木曜 津田穣のG´Day! (グダイ!) 豪ドルレポート 豪州からホットな最新情報をお届け

市場の目は地政学的リスクから米国金融政策に

更新日:2014年8月21日

サマリー

先週は、ウクライナ情勢や中東などの地政学的懸念は一進一退であったが大きく悪化する事態とはならず、主要国の株価が堅調に推移し市場のリスク許容度は増加した。
今週の為替市場は先週の流れを汲んでドル高が進行し、FOMC議事録や本日から米国カンザス州で開催されるジャクソンホール・経済シンポジウムでハト派的なイエレンFRB議長の講演を警戒するムードもあったが、昨日発表されたFOMC議事録は予想よりタカ派的トーンと解釈され、ドル/円は104円台手前に上昇し、ユーロは1.32台半ばに、またポンドは1.66割れまでドルが上昇している。
最近のドルの堅調地合は来年実施されるであろう米国の出口戦略を市場が先取りしているようにも感じられる。

豪ドルは、対米ドルで軟調、対円で堅調と際立った動きを見せている。
米ドルが堅調である中で、RBAのスティーブンス総裁が引き続き中立的な景気判断に終始するのは、豪ドル高けん制を行っていることも背景にあるだろう。
一方で、豪ドル円ではドル円の上昇が本格化すれば更に上昇余地があると思われる。

豪ドルここまでのレビュー

先週からの相場レンジ(8/14-8/21):
AUDUSD: 0.92366-0.93464 AUDYEN: 95.034-96.437

先週は、ウクライナ情勢や中東などの地政学的懸念は一進一退であったが大きく悪化する事態とはならず、主要国の株価が堅調推移して市場のリスク許容度は増加した。
為替市場では先週の流れを汲んでドル高が進行した。
発表された日本の7月貿易収支は-9,640億円と予想を上回る赤字であり、更に昨日発表された7月のFOMC議事録が予想よりタカ派的と判断されてドル/円は1月以来の高値104円台手前まで上昇し、ユーロは年初来安値1.32台半ばに、またポンドも3月以来の安値1.66割れまで下落している。

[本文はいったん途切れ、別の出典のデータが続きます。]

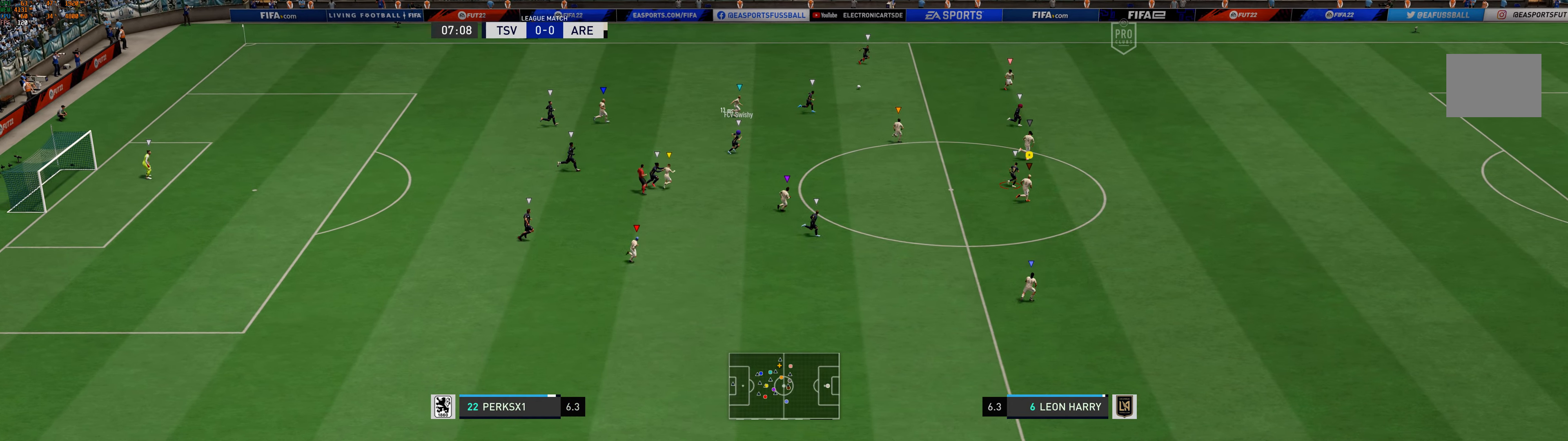
{"dt_ms": 500, "buttons": [], "left_stick": "up-right", "events": [[267, "left_stick", "up-right"], [500, "R1", "up"]]}
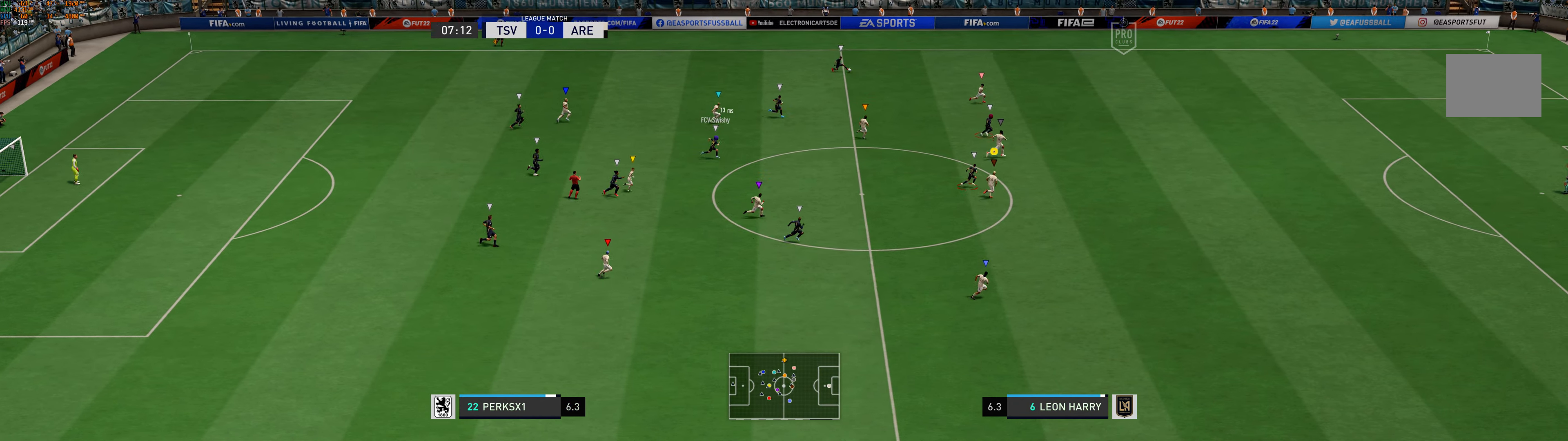
{"dt_ms": 500, "buttons": ["R1"], "left_stick": "up-right", "events": [[33, "R1", "down"]]}
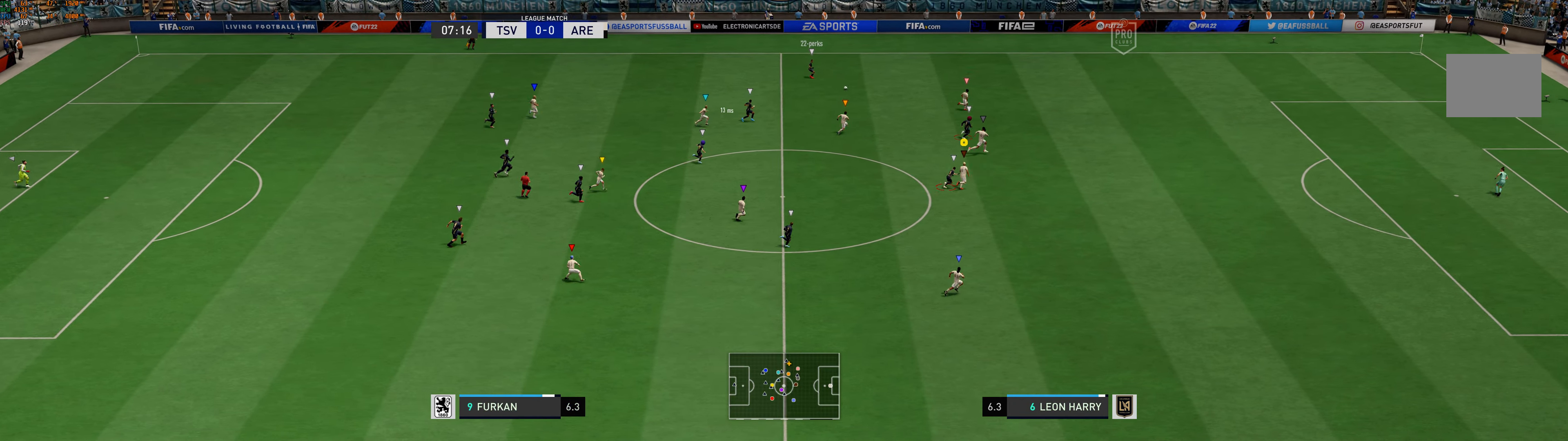
{"dt_ms": 500, "buttons": [], "left_stick": "right", "events": [[83, "R1", "up"], [117, "left_stick", "right"]]}
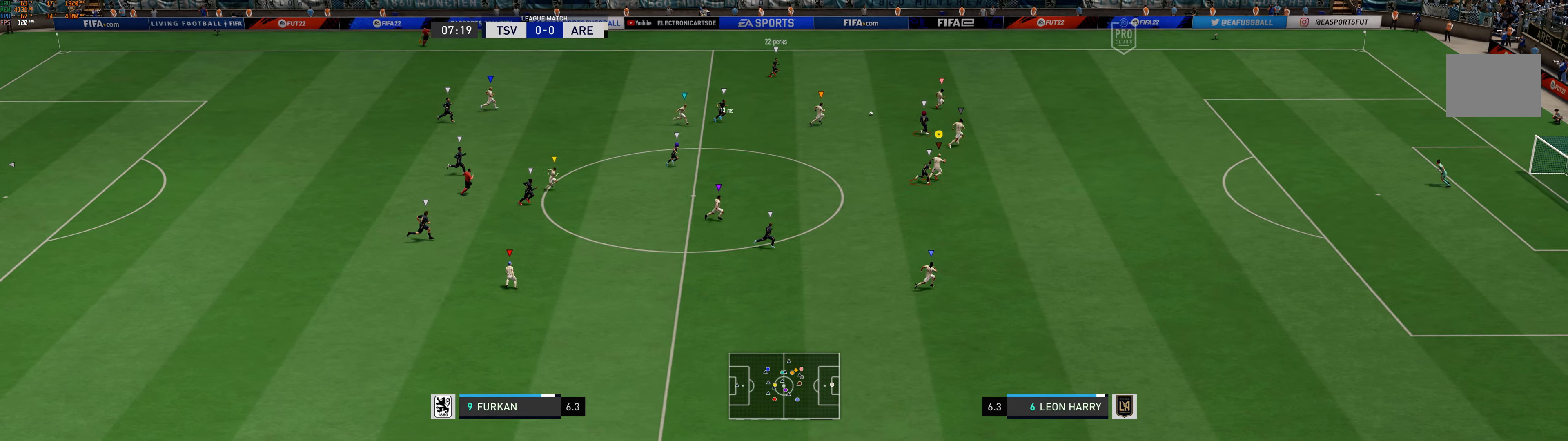
{"dt_ms": 500, "buttons": ["R1"], "left_stick": "right", "events": [[100, "R1", "down"], [184, "R1", "up"], [500, "R1", "down"]]}
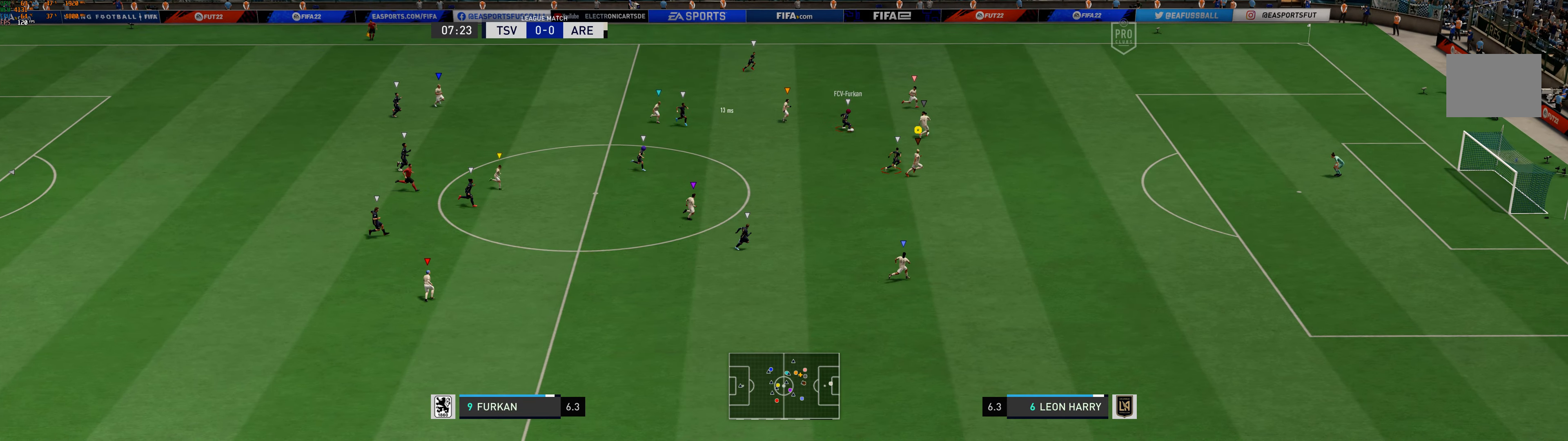
{"dt_ms": 1000, "buttons": [], "left_stick": "right"}
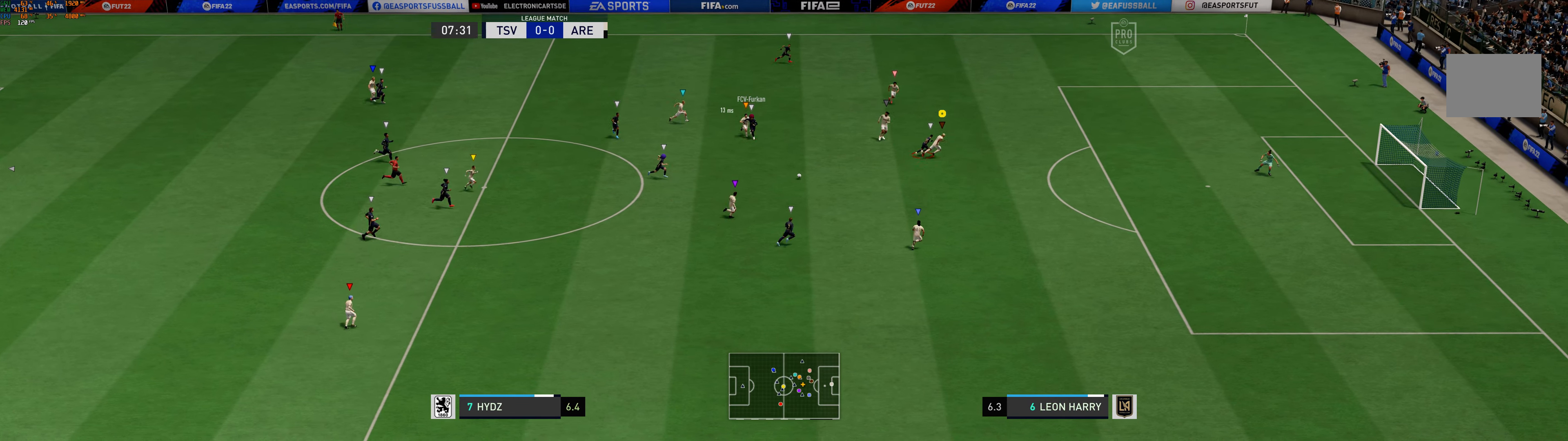
{"dt_ms": 500, "buttons": [], "left_stick": "down-right", "events": [[167, "left_stick", "down-right"]]}
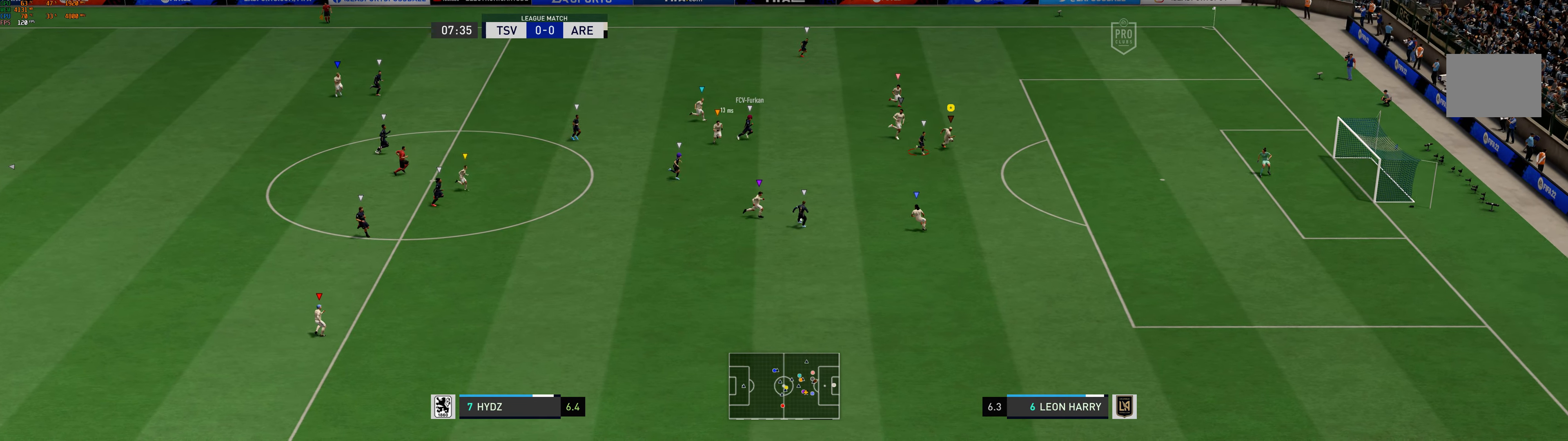
{"dt_ms": 500, "buttons": [], "left_stick": "down-right", "events": []}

豪ドルは、対米ドルで軟調、対円で堅調と対照的な動きとなった。
今週発表されたRBA議事録では「成長見通しに相当の不透明感」と表現され、また昨日のスティーブンスRBA総裁の議会証言では、ドル全面高地合にあって相変わらずやや強いトーンでの豪ドル高けん制がなされたことで、豪ドル/ドルの上値を圧迫した。
ただ、対円ではリスク回避の巻き戻しやドル/円の上昇を反映して96円台半ばと年初来高値に並んでいる。
ユーロ/豪ドルは1.42台と年初来安値に近付き、豪ドル/NZドルは、NZ財務相が2014-2015年度の成長見通しを下方修正したことや、乳製品価格の下落を嫌気して一時1.11台まで年初来高値を更新した。

豪ドル見通し

向う1週間の予想レンジ:
AUDUSD:0.9150-0.9350 AUDYEN:94.50-97.50

向う半年の予想レンジ:
AUDUSD:0.85-1.00  AUDYEN:85.00-105.00

足元のセンチメント…豪ドル/ドルややベア、豪ドル/円ややブル
足元の予想…豪ドル/ドル弱保合、豪ドル/円強保合

主要通貨の中期的バイアス:
・米ドル…保合からややブル(足元ブル)
・円…ベア(足元ややベア)
・ユーロ/ドル…ニュートラル(足元ややベア)
・豪ドル/ドル…ニュートラル(足元ややベア)

今週、地政学的な懸念は一服し、市場の目は日欧米のファンダメンタルズやFRBの金融政策に向かっている。昨日のFOMC議事録に加えて、本日から米国ワイオミング州ジャクソンホールで始まる経済シンポジウムに各国金融当局者が参集するとあって、市場の注目度は高い。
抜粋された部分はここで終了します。